So here's pre-Jackie's His & Hers, at some point in the early 80s.
Too bad the text blocks a crucial part of the picture.
Over the course of the week I usually run into Cooky -the former longshoreman who lives nearby on Fifth - at least a couple of times. This always puts me in a good mood. Usually he's right in the same spot, the Timboo's/Skylark corner, watching the scene or chatting to friends as they pass by. Sometimes I'll see him elsewhere, but always within a three or four block radius. Cooky turned 80 this year, and has had a lot of health problems of late, but is relentlessly upbeat and a treat to talk to. And just to listen to: Cooky has an older city accent that you rarely hear round here anymore.
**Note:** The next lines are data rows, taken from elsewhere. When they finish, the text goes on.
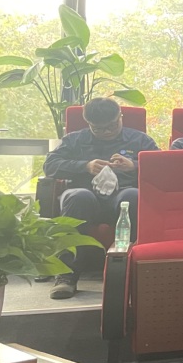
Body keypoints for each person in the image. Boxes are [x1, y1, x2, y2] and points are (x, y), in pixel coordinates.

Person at [42, 97, 159, 299]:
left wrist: (134, 165)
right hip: (84, 195)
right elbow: (50, 166)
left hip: (122, 195)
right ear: (88, 123)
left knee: (133, 196)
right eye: (98, 129)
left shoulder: (139, 140)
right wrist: (85, 166)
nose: (106, 132)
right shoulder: (74, 140)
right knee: (79, 196)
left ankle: (135, 270)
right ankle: (66, 275)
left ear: (120, 117)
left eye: (111, 126)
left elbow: (162, 166)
More like something you'd hear in a film or radio clip from the '40s or '50s,, or imagine in your head as you read a Joseph Mitchell story. Oh a grand accent. The other day we talked bars, and Cooky said he used to get down to Sunny's when he was younger, when it was a busier, working man's kind of a place. Jackie's imminent closure came up too, and he said it was just about the last bar around here where someone short of money could be sure of drinks and something to eat. He said just about all the old bars along Fifth, whatever their reputation, used to look out for the hungry and thirsty, but with Jackie's gone, that would be it. Timboo's had been that kind of a place, generous with the food, and willing to overlook payment for a few drinks. He said there were a few selfish types, including one Timboo's regular who'd sooner give leftover pizza to his dogs, or even stub his smokes out in it, than share it, but most people were good-hearted. Hard times were understood . Chuckling, he said he'd once watched from his window and counted fifteen freeloaders make their way, one by one, into the bar. This sounded like an unreasonable burden for even the most generous of businesses & patrons.